Breakthorough wrote: The response to this question is interesting. It talks about pssible combinations and, also, uses the expresion "making a big difference" for the combination with Pembro not only in DLBCL, but also "potentially" in Blabber and MSI-H cancers: Paul Stewardson Hi, guys. Thanks for taking my questions. Just calling for Chelsea, in terms of the ovarian cancer strategy, can you give us a bit of a directional sense of how close it came to the success threshold in the basket trial? And in terms of would you consider other combinations or is this how does this relate to the monotherapy, where you can go from here in different combo possibilities? Fred Ors Thanks for your question. The basket trial, the goal of the basket trial was really to explore where the combination between healthy cell therapy and a checkpoint inhibitor, in that case, pembrolizumab or Keytruda would really make a difference.

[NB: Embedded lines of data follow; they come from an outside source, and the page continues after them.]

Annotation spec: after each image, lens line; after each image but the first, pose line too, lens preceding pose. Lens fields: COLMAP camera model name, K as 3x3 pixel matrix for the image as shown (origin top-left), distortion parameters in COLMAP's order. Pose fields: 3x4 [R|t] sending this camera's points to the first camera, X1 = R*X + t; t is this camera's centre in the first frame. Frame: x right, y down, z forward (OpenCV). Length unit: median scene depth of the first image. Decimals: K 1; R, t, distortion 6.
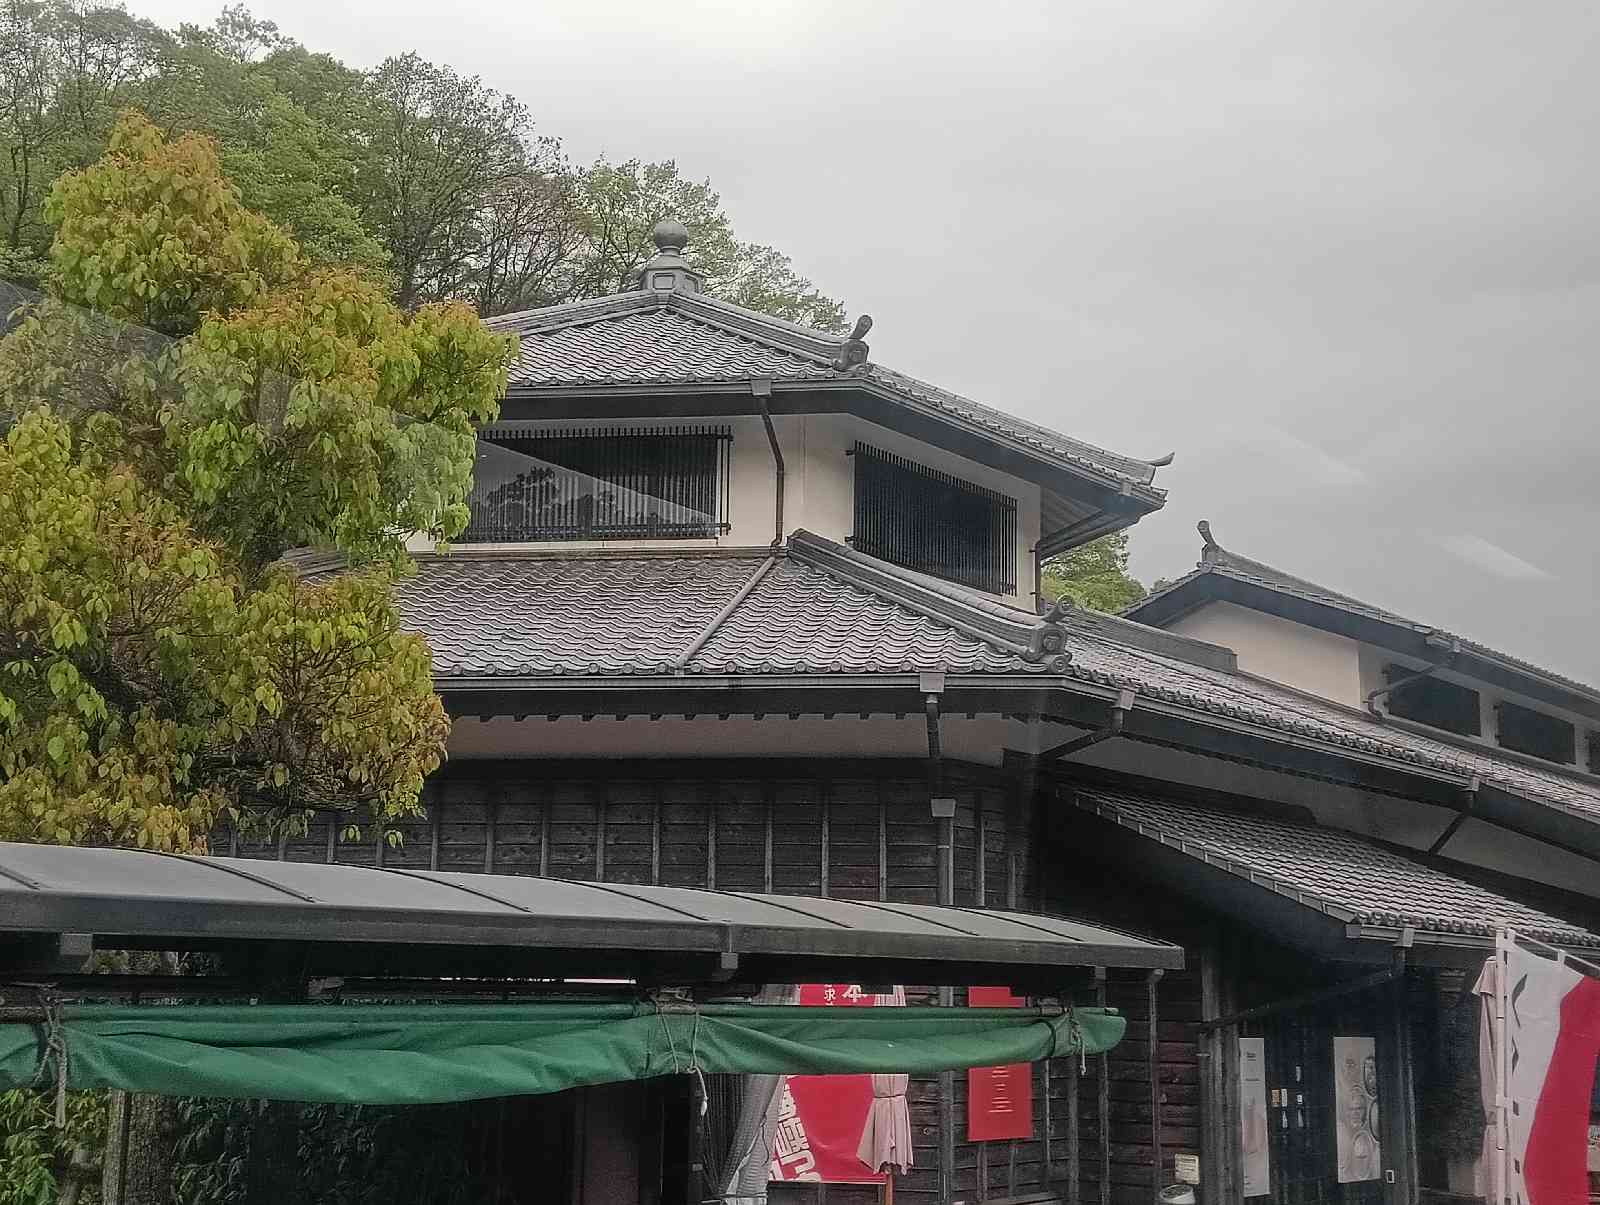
lens RADIAL K [[1887.6, 0, 800.0], [0, 1887.6, 602.5], [0, 0, 1]] dist [0.067381, -0.032507]
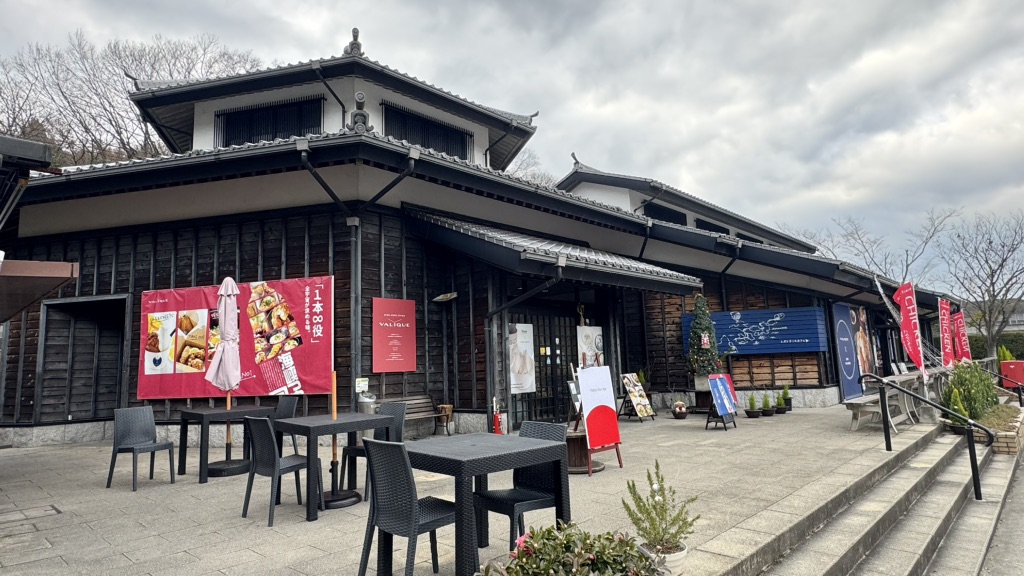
lens RADIAL K [[553.5, 0, 494.5], [0, 553.5, 287.0], [0, 0, 1]] dist [0.001893, 0.000042]
pose [[0.994782, -0.064314, -0.079196, 0.259056], [0.069890, 0.995112, 0.069768, 0.138800], [0.074321, -0.074939, 0.994415, 0.355656]]
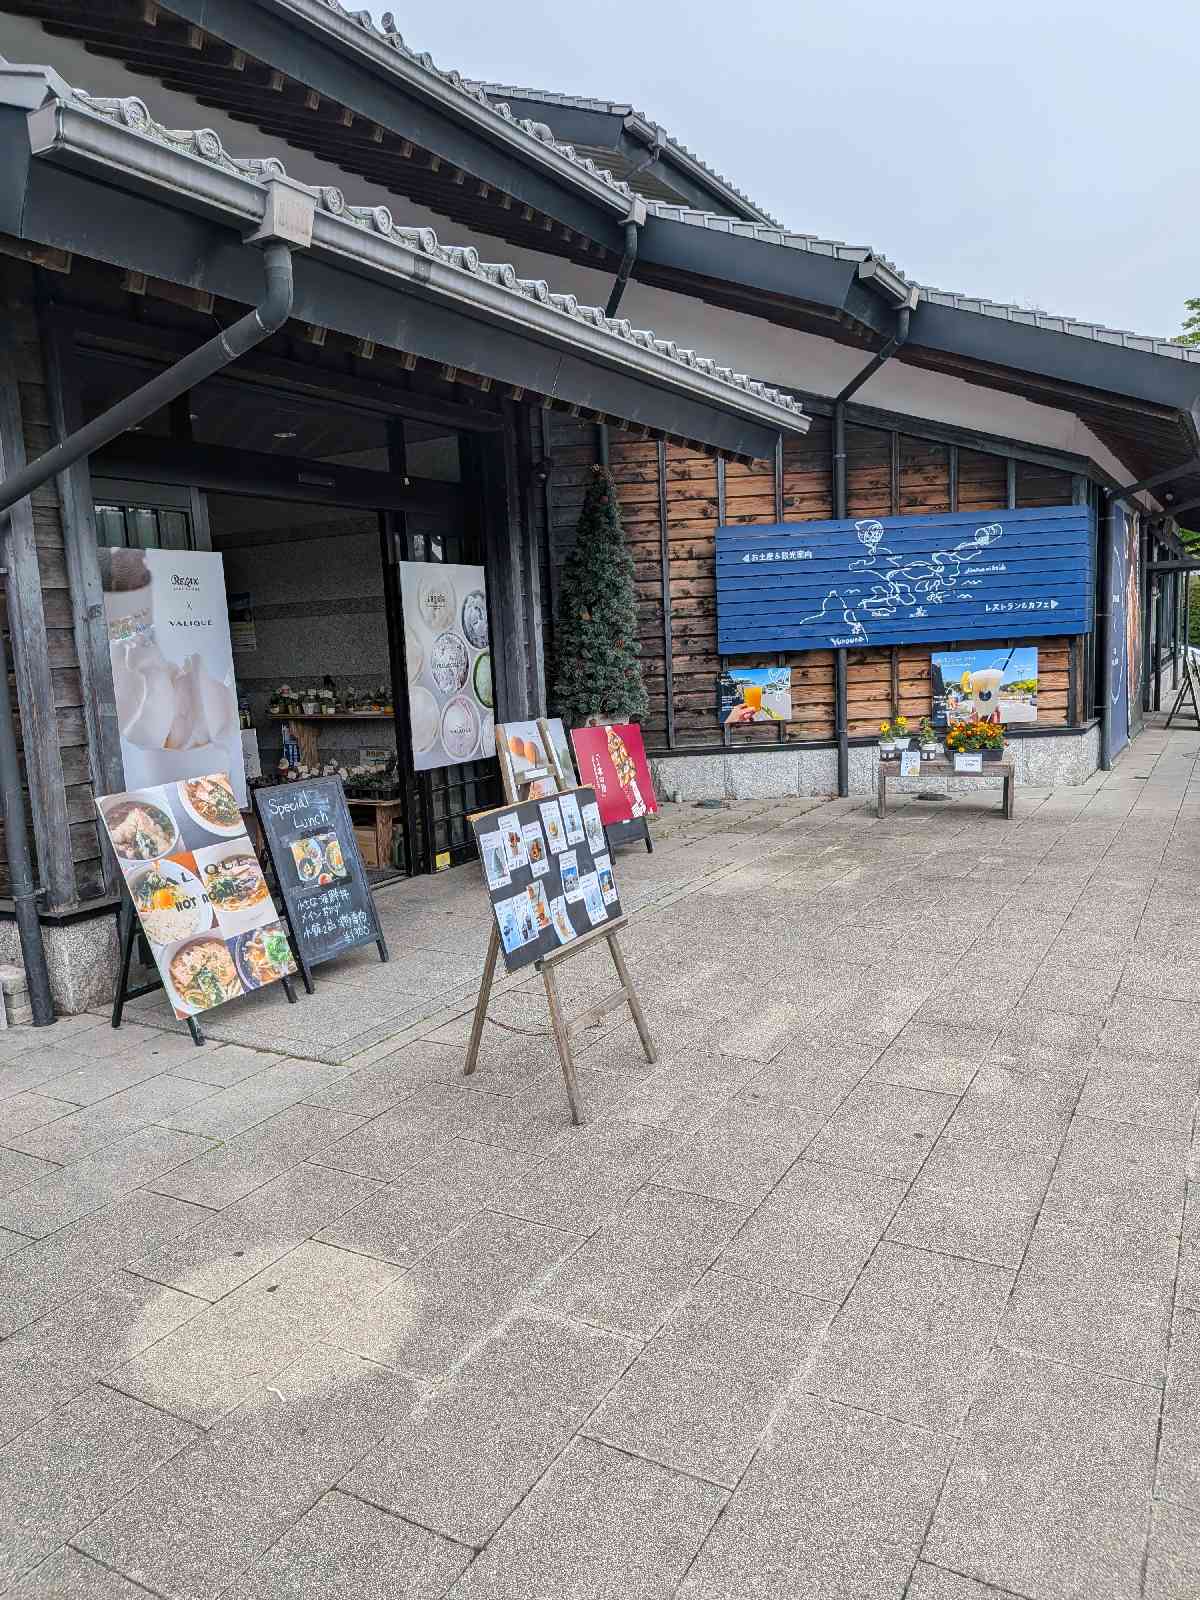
lens RADIAL K [[1224.7, 0, 600.0], [0, 1224.7, 800.0], [0, 0, 1]] dist [0.029399, -0.004720]
pose [[0.976774, -0.097685, 0.190708, 0.283742], [0.029500, 0.942865, 0.331866, 0.182412], [-0.212231, -0.318532, 0.923848, 0.617450]]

So we set up ambitious objectives in all those indications. And we are very carefully selected indications from ovarian where pembrolizumab has very limited activity to bladder in MSI-high, where there is more activity. And the idea was really to better understand where we should focus the development of the combination. So for us, the fact that it didnt meet the threshold for ovarian in a way, its not too surprising given it was one of the indication in that basket that where pembro had limited activity. And also you have to consider that PD-L1 exploration, generally speaking, in ovarian cancer is pretty low. So what it tells us, and I think Andrew highlighted that, and I did too in my introduction that we have a T-cell therapy that has a very favorable safety profile. And the number of combination we can do with this technology because we are not adding toxicity is very broad. And what you can start we are starting to conclude from the number of clinical studies weve done now is that there are indications where it can be applied as monotherapy, and there is no value adding a checkpoint inhibitor. There might be value adding another type of treatment. And there are other indications where clearly the combination of the checkpoint inhibitor and the T-cell therapy is making a big difference like the DLBCL, potentially MSI and bladder. And thats where we want to focus the combination with checkpoint inhibitors. For all the indications, well go as single agent or well combine with other cycle treatment.